The existing law is very, very far away from being overly rigid. Government officials have far too much discretion and get away with far too much. But it is theoretically possible to go too far the other way -- we just haven't, and never have to worry about doing so in practice, because of the politics of the situation. Politics making zero tolerance for police misconduct unachievable in practice doesn't mean it would be a good idea even if we could manage to implement it.

1 comments

This is a bad example too, and is pretty much the same example I already refuted. The point here is that there is no such thing as "covertly following" if the police are disobeying traffic laws. They'd have to be close enough to keep track of the suspect, and that means the suspect will see that someone else is "matching their violations". In this case, many police departments will not pursue because a chase endangers too many lives (I don't have a reference handy for this, but I believe I read about here on HN some months back).
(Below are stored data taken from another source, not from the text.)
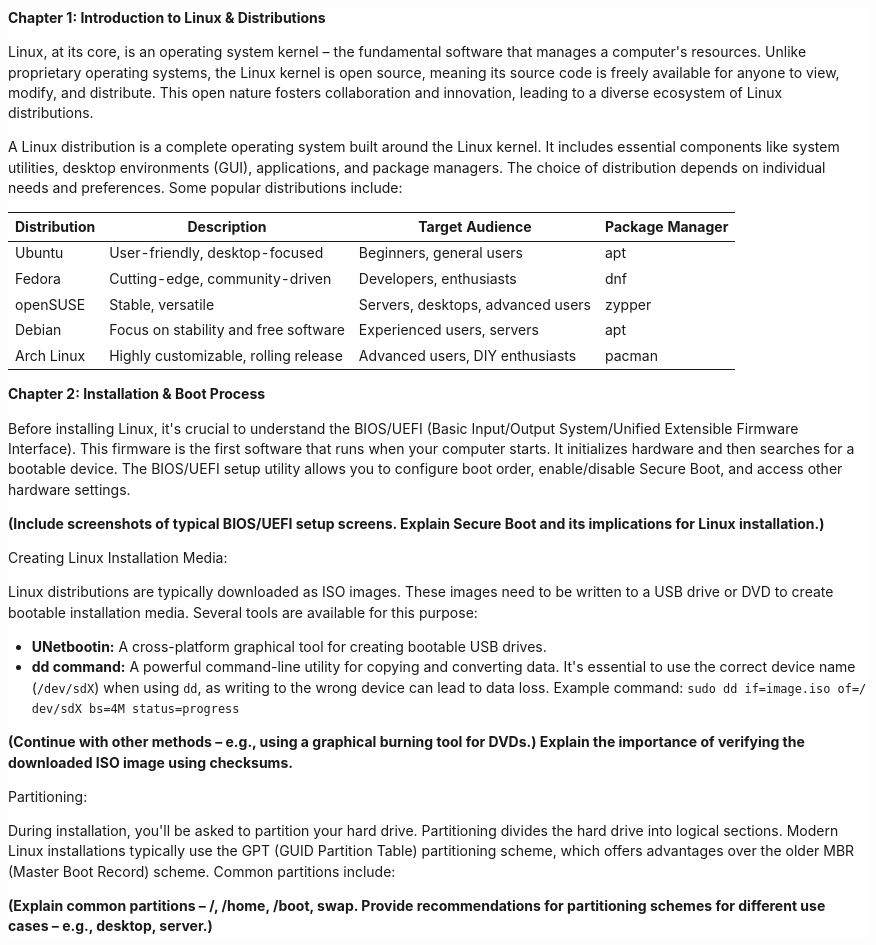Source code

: **Chapter 1: Introduction to Linux & Distributions**

Linux, at its core, is an operating system kernel – the fundamental software that manages a computer's resources.  Unlike proprietary operating systems, the Linux kernel is open source, meaning its source code is freely available for anyone to view, modify, and distribute. This open nature fosters collaboration and innovation, leading to a diverse ecosystem of Linux distributions.

A Linux distribution is a complete operating system built around the Linux kernel.  It includes essential components like system utilities, desktop environments (GUI), applications, and package managers.  The choice of distribution depends on individual needs and preferences. Some popular distributions include:

| Distribution | Description                          | Target Audience                   | Package Manager |
| ------------ | ------------------------------------ | --------------------------------- | --------------- |
| Ubuntu       | User-friendly, desktop-focused       | Beginners, general users          | apt             |
| Fedora       | Cutting-edge, community-driven       | Developers, enthusiasts           | dnf             |
| openSUSE     | Stable, versatile                    | Servers, desktops, advanced users | zypper          |
| Debian       | Focus on stability and free software | Experienced users, servers        | apt             |
| Arch Linux   | Highly customizable, rolling release | Advanced users, DIY enthusiasts   | pacman          |

**Chapter 2: Installation & Boot Process**

Before installing Linux, it's crucial to understand the BIOS/UEFI (Basic Input/Output System/Unified Extensible Firmware Interface). This firmware is the first software that runs when your computer starts. It initializes hardware and then searches for a bootable device.  The BIOS/UEFI setup utility allows you to configure boot order, enable/disable Secure Boot, and access other hardware settings.

**(Include screenshots of typical BIOS/UEFI setup screens. Explain Secure Boot and its implications for Linux installation.)**

Creating Linux Installation Media:

Linux distributions are typically downloaded as ISO images.  These images need to be written to a USB drive or DVD to create bootable installation media.  Several tools are available for this purpose:

* **UNetbootin:** A cross-platform graphical tool for creating bootable USB drives.
* **dd command:** A powerful command-line utility for copying and converting data.  It's essential to use the correct device name (`/dev/sdX`) when using `dd`, as writing to the wrong device can lead to data loss. Example command: `sudo dd if=image.iso of=/dev/sdX bs=4M status=progress`


**(Continue with other methods – e.g., using a graphical burning tool for DVDs.) Explain the importance of verifying the downloaded ISO image using checksums.**

Partitioning:

During installation, you'll be asked to partition your hard drive. Partitioning divides the hard drive into logical sections. Modern Linux installations typically use the GPT (GUID Partition Table) partitioning scheme, which offers advantages over the older MBR (Master Boot Record) scheme. Common partitions include:


**(Explain common partitions – /, /home, /boot, swap. Provide recommendations for partitioning schemes for different use cases – e.g., desktop, server.)**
Yes, zero tolerance is stupid, and this remains a bad example.

>The point here is that there is no such thing as "covertly following" if the police are disobeying traffic laws.

If the suspect is flagrantly running red lights or driving 140 in a 55, someone else doing the same thing is going to be conspicuous. If the suspect is ignoring "no turn on red" signs or driving 65 in a 55, they're doing the same thing as 80+% of other motorists and someone else doing the same thing is not going to stand out.

> In this case, many police departments will not pursue because a chase endangers too many lives (I don't have a reference handy for this, but I believe I read about here on HN some months back).

You're referring to situations where the suspect is aware of the pursuit.